The additional cover that is provided includes personal accident insurance, a small amount of medical expenses cover and cover for the loss of, or damage to, the personal effects in the car.
Underwriting
UNDERWRITING is the process whereby information is collected in order to establish the RISK. Once we know the risk the client represents the decision is made as to whether we ACCEPT or DECLINE that risk. If we decline the risk the process stops. If we accept the risk then we calculate the PREMIUM the client must pay to cover the risk.
We ask the questions on behalf of the panel members and the system checks the answers against the “Underwriting Criteria” to make the decisions mentioned above.
The assessment of risk (and hence the premium) for motor insurers is based around 3 main factors:
- The Risk Address - The Car- The Driver/s
It is the inalienable right of an insurance company to reject any risk, which it may find unacceptable.
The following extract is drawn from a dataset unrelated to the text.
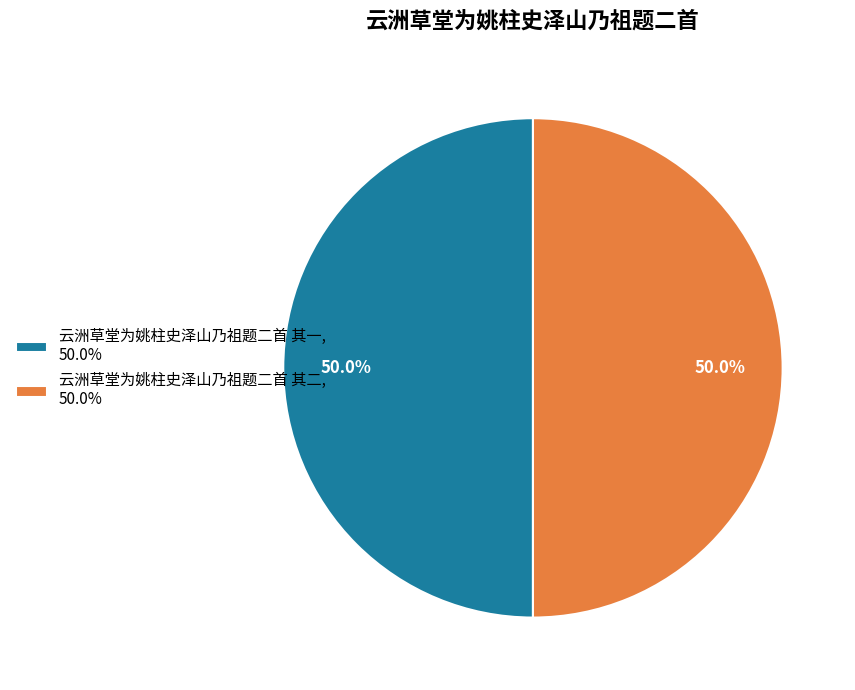

Combined, do 云洲草堂为姚柱史泽山乃祖题二首 其二, 50.0% and 云洲草堂为姚柱史泽山乃祖题二首 其一, 50.0% account for over 50%?

Yes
There are 2 stages to the Dial Direct underwriting process:
The Quote PhaseDuring the Quote Phase the system will determine the premium and the acceptability of the risk. After collecting the underwriting information the client is provided with a quote. A quote is the offer from the insurer to the prospective client of cover, for a premium. The client may decline the offer.
The Underwriting PhaseDuring the Underwriting or Sale Phase, the system will determine the acceptability of the risk but the premium does not usually change. Underwriting occurs during the quote and sale of the policy, at any time an amendment is made, and, at the settlement of any claim on the policy.
Non-Disclosure
The insurance industry relies entirely on the information provided by the client to decide if the client presents an acceptable risk and to determine the correct premium that should be charged. If a client provides false or incomplete information about the risk, the actual risk may be different from the one that was agreed upon. In such a case the policy would be affected and at worst may leave the client uninsured. Information deliberately withheld in response to a direct question is referred to as a non-disclosure.
Claims
In the event of a loss the client will have the option to claim. A claim is the demand for compensation under the terms of an insurance policy, following an incident in which a loss occurred. An insurance company may decide to pay a claim, or, not to pay a claim.If a client has a level of cover that provides cover for the risk causing the loss, and has paid the premium, etc, the claim will be paid (or settled).
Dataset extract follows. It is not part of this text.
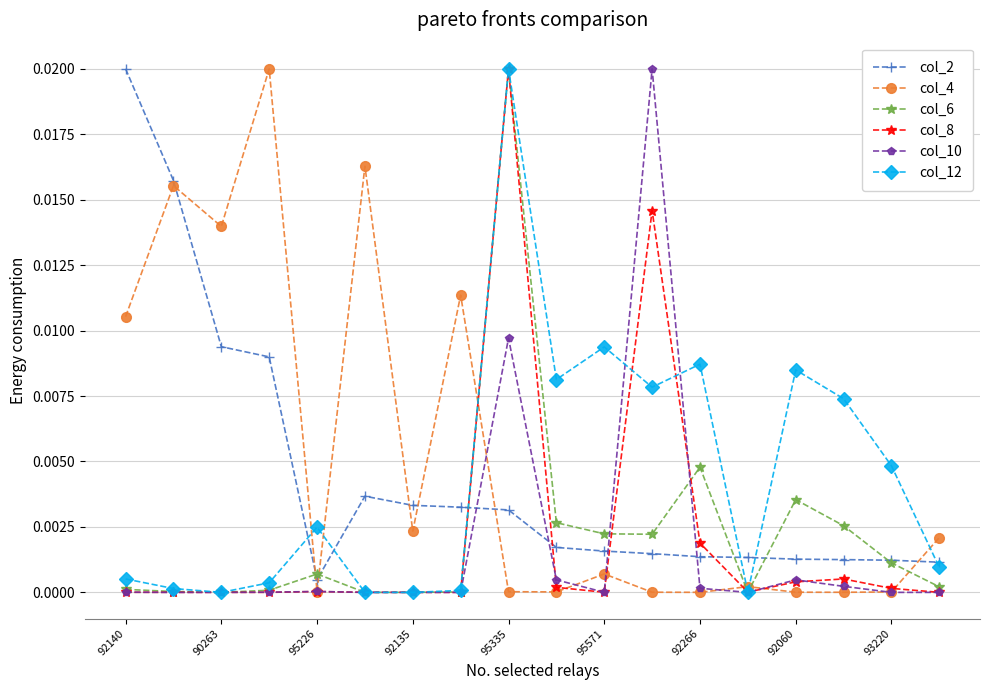

True or false: col_12 has more than 2 interior local peaks.

True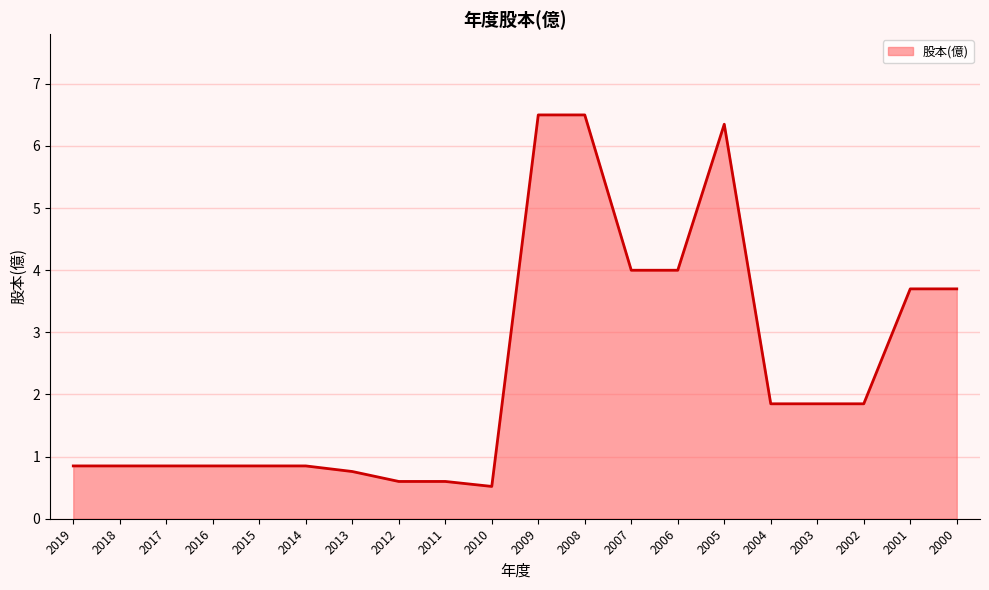

What is the sum of the values at 2013 and 2007?

4.8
In the event of non-payment or a specifically excluded risk, the insurance company denies responsibility for indemnifying the client. This is usually referred to as a repudiation, where the claim has been repudiated.
Any payment of a claim, except for liability claims paid to a Third Party, will be subject to an excess. The excess is the uninsured portion of a loss, or the contribution the client is expected to pay towards the cost of settling the claim.